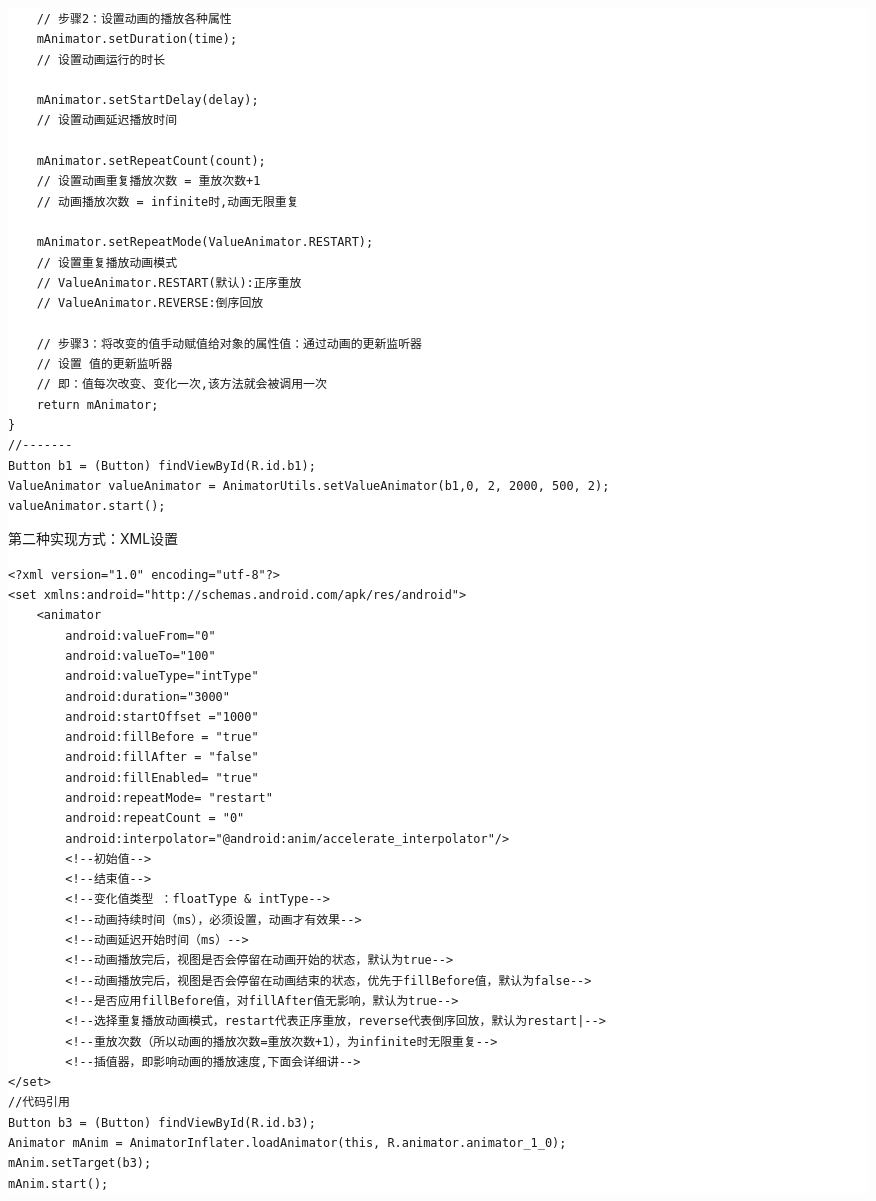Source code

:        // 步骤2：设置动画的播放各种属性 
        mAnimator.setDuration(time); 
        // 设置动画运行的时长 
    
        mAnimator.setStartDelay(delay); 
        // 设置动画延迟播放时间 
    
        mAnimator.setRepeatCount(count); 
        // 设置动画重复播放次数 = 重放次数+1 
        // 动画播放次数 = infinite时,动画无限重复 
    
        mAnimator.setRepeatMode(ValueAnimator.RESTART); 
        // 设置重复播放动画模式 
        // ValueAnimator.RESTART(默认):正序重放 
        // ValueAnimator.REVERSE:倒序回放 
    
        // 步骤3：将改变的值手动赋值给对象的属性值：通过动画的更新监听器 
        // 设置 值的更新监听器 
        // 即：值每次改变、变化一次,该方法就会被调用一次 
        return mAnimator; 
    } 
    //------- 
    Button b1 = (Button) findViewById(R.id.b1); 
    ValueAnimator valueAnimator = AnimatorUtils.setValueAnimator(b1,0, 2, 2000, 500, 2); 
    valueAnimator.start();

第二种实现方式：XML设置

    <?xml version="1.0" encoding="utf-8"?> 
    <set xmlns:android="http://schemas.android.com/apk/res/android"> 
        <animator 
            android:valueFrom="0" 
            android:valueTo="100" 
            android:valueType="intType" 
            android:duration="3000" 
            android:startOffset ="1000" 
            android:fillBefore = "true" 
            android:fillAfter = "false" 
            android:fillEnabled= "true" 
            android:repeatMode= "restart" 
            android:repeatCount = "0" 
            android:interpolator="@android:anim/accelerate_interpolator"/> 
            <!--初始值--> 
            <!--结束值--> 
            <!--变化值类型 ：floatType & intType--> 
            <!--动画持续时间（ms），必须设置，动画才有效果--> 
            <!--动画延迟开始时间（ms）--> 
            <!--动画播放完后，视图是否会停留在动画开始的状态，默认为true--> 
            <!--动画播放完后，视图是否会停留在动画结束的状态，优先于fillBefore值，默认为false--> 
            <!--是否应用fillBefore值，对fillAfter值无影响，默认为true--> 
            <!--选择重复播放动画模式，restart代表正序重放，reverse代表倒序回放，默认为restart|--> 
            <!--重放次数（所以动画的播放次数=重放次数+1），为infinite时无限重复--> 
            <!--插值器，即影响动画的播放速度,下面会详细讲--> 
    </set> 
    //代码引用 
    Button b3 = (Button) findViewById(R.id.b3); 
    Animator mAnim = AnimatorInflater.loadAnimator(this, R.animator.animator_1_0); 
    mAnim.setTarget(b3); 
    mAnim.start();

◆ ◆ ◆

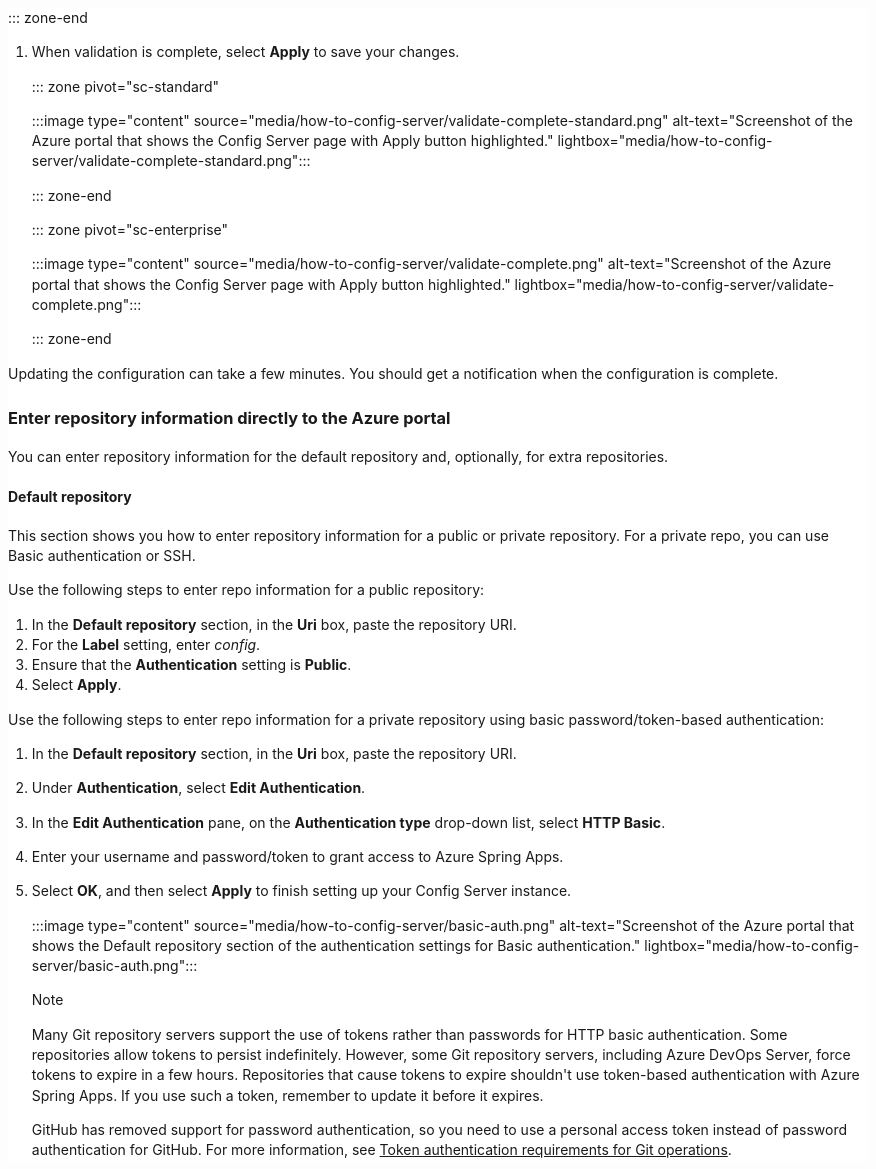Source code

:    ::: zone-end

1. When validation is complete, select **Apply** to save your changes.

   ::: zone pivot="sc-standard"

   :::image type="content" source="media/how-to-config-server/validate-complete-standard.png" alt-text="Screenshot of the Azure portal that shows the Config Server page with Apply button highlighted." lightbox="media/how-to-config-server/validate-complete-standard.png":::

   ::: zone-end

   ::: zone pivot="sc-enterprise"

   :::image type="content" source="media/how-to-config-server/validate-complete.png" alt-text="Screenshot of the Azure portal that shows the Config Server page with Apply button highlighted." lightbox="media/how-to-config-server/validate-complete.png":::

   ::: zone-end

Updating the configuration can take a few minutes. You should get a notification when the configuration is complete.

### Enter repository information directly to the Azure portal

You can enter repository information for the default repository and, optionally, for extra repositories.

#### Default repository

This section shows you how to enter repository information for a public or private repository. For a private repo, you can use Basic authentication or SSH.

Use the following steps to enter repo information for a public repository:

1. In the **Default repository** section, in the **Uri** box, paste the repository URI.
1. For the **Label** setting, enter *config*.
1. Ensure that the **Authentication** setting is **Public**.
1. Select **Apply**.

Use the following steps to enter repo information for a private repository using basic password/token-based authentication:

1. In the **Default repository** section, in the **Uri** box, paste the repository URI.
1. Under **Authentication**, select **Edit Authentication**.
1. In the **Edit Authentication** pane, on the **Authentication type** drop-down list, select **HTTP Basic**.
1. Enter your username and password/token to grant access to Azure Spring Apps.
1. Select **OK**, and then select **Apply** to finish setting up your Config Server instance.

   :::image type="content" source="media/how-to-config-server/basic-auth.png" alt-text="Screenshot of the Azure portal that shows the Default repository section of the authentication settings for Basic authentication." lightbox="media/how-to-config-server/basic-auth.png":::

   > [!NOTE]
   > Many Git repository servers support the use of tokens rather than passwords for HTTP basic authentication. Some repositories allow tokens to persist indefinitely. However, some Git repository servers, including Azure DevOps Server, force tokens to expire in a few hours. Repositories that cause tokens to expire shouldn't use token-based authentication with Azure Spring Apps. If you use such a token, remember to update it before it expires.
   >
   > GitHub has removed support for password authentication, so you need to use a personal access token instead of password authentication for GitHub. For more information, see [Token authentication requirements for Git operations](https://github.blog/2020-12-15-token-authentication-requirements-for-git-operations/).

◆ ◆ ◆

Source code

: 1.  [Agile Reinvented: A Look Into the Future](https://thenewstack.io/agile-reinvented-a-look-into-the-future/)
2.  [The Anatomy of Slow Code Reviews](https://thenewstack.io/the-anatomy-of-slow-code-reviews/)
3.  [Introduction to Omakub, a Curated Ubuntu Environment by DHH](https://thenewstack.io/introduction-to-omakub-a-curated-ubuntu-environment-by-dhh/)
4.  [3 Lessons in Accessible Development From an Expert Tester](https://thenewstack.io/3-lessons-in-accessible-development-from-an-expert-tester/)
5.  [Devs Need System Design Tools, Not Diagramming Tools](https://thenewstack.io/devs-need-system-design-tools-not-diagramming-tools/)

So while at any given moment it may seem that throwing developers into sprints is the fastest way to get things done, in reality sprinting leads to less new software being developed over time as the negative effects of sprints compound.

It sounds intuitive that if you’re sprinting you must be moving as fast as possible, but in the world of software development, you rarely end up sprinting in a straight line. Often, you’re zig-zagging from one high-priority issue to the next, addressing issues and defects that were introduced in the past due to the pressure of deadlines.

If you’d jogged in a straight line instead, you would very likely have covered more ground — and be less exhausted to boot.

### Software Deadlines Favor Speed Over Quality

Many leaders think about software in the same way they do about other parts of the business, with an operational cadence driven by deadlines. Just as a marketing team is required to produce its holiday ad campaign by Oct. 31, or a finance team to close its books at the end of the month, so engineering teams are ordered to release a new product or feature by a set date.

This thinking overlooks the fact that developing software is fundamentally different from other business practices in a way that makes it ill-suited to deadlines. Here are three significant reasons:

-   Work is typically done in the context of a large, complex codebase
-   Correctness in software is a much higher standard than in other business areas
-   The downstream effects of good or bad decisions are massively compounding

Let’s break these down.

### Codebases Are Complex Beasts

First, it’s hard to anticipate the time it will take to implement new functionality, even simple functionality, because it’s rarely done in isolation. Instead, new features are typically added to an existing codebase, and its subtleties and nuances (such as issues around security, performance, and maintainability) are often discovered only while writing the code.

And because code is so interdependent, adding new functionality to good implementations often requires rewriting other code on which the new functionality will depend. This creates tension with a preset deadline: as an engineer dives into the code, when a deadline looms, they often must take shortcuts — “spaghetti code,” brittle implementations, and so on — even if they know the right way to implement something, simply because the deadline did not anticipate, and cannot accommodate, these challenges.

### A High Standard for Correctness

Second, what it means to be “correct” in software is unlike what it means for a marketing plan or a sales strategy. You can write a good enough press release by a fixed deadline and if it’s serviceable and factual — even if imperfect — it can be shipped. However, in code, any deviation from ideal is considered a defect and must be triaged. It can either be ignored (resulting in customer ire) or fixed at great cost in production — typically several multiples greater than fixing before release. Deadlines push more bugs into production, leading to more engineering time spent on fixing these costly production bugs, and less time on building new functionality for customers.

◆ ◆ ◆

### What the task requires
Working from the data above, extract solely the lines from the one containing "This section shows" through the one containing "1. Select **Apply**.", exactly as they appear, both included.

### Task result
This section shows you how to enter repository information for a public or private repository. For a private repo, you can use Basic authentication or SSH.

Use the following steps to enter repo information for a public repository:

1. In the **Default repository** section, in the **Uri** box, paste the repository URI.
1. For the **Label** setting, enter *config*.
1. Ensure that the **Authentication** setting is **Public**.
1. Select **Apply**.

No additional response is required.